TAPE: BASIL SEGGOS, CHIEF INVESTIGATOR, RIVERKEEPER (13)

Every hundred yards is a site where someone is dumping something into the waterfront. And it is the result of the old approach to our waterfront, which is essentially treating our waters like sewers.

NARR: New York city's other waterways like the the Gowanus Canal, the Harlem River, the Flushing Creek and the Bronx River are also filled with pollutants. Theresa Crimmins is the environmental coordinator for the Bronx River Alliance. She says the Alliance sends out crews every few days to remove debris from the river.

TAPE: THERESA CRIMMINS, ENVIRONMENTAL COORDINATOR, BRONX RIVER ALLIANCE. (27)

Over the last five years our restoration crew in cooperation with the parks department has pulled out well over 15 cars out of the river.

NARR: The Alliance has also pulled out couches, bottles, cans and tyres from the river. Environmental groups say that one of the reasons why illegal dumping continues is because current fines are too low to act as a deterrent. New York City's fines for dumping are as little as five dollars with a maximum of two-hundred-and-fifty dollars. Neal Kronley is the legislative policy analyst for New York city council's infrastructure division. He says that since the city is enforcing the laws against dumping it should be able to collect more civil penalties.

TAPE: NEAL KRONLEY

We have introduced legislation that will increase the fines ranging from $1000 to $5000 for a first offence and each additional offence from $5000 to $10,000.

NARR: Kronley says that there are also federal fines against dumping that can be as high as 33,500 dollars a day. But imposition of those penalties is up to the federal authorities. For the last three months, the city council has been conducting hearings on how to create a plan to put together a task force and build an effective enforcement program.

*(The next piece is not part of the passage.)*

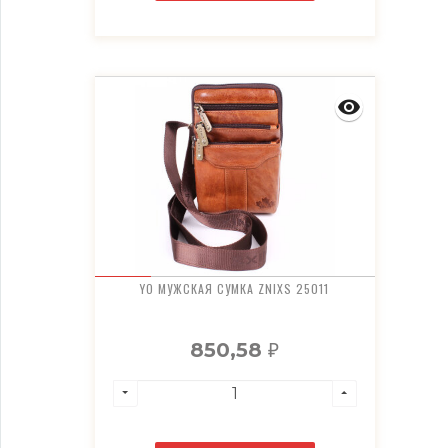
YO МУЖСКАЯ СУМКА ZNIXS 25011
850,58
₽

On March first, Riverkeepers' investigator Basil Seggos testified before the council. He says that illegal dumping prevents neighborhood residents from enjoying the waterway.

TAPE: SEGGOS (23) (WHAT HAS BEEN TAKEN AWAY FROM US/SUPPORT FOR FINES)

Places like this, Newtown Creek, we have a heavily dirty waterway traveling three miles back into a community that has no green space whatsoever. Despite the polluted conditions you have people fighting to get to the waterfront.

NARR: Riverkeeper supports the city council's committee's efforts to increase fines because it will raise the cost of dumping and offer residents a chance to reclaim their waterfront. But till the city puts its legislation in place, environmental groups like Riverkeeper are trying to tackle the problem. Riverkeeper has conducted more than one hundred patrols of Newtown Creek. It has filed citizen law suits against seven polluters including ExxonMobil for damage to the creek.

TAPE: BASIL SEGGOS

If the city isn't picking up the slack then it falls upon citizen groups like the Riverkeeper, like the metropolitan waterfront alliance to try to enforce the laws when the government is choosing not to.

NARR: In the next few months, the city council hopes to wrap up its hearings on the issue and then put to vote the legislations to increase the fines and create a new task force. For New Yorkers starved of access to waterfronts this will be the first step towards cleaner waterways.